Data Science

With the coming era of "big data", the ability to collect, analyze, and use data to inform decisions is critical to both industry and academia. In our lab we employ different approaches to transform data into actionable knowledge, such as information scraping, data analytics or simulation tools to inform how we can use "big data" to make better decisions.  

People

Navid Ghaffarzadgean

Ran Xu

Sarah Mostafavi

Work in Progress

Data- Intensive Services

Data-intensive services are defined as high tech services that utilize massive datasets to provide customized experience for users, examples being Google Map, Amazon, Airbnb, YouTube, Yelp, and Pandora. Value generation in these services depends on collecting and analyzing behavioral data on users’ interests and preferences, browsing pattern, device usage, as well as past choices, opinion, and location.

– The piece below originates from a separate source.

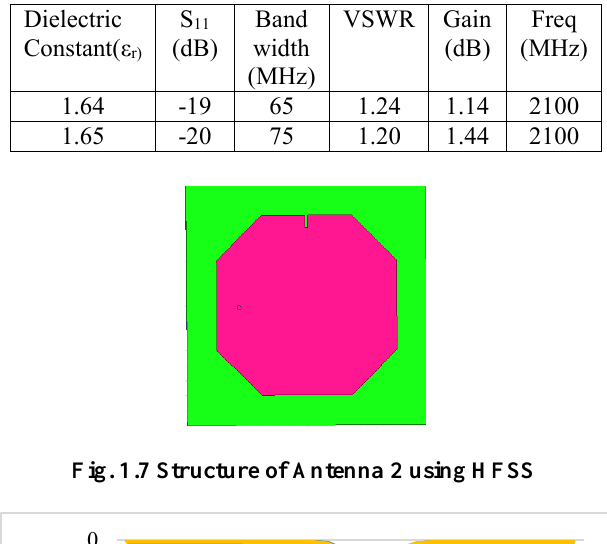
Table 1.2 Analysis of different parameters for Antenna 2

Here, we model and examine long term performance of data-intensive services in the presence of the data-value cycle and compare it with the conventional model of service where value creation is not very sensitive to customer data. 

Escalation Project

While simple operational problems have solutions, there are problems that are complex to fix and may get escalated. As performance parameters improve with new releases of a software product and old problems are solved, new problems also occur. The oscillating behavior of related data brings in new research questions about the dynamics of such systems. This project is aimed at understanding such dynamics and creating a smart diagnosis system based on data for major operational problems to help improve the system's performance.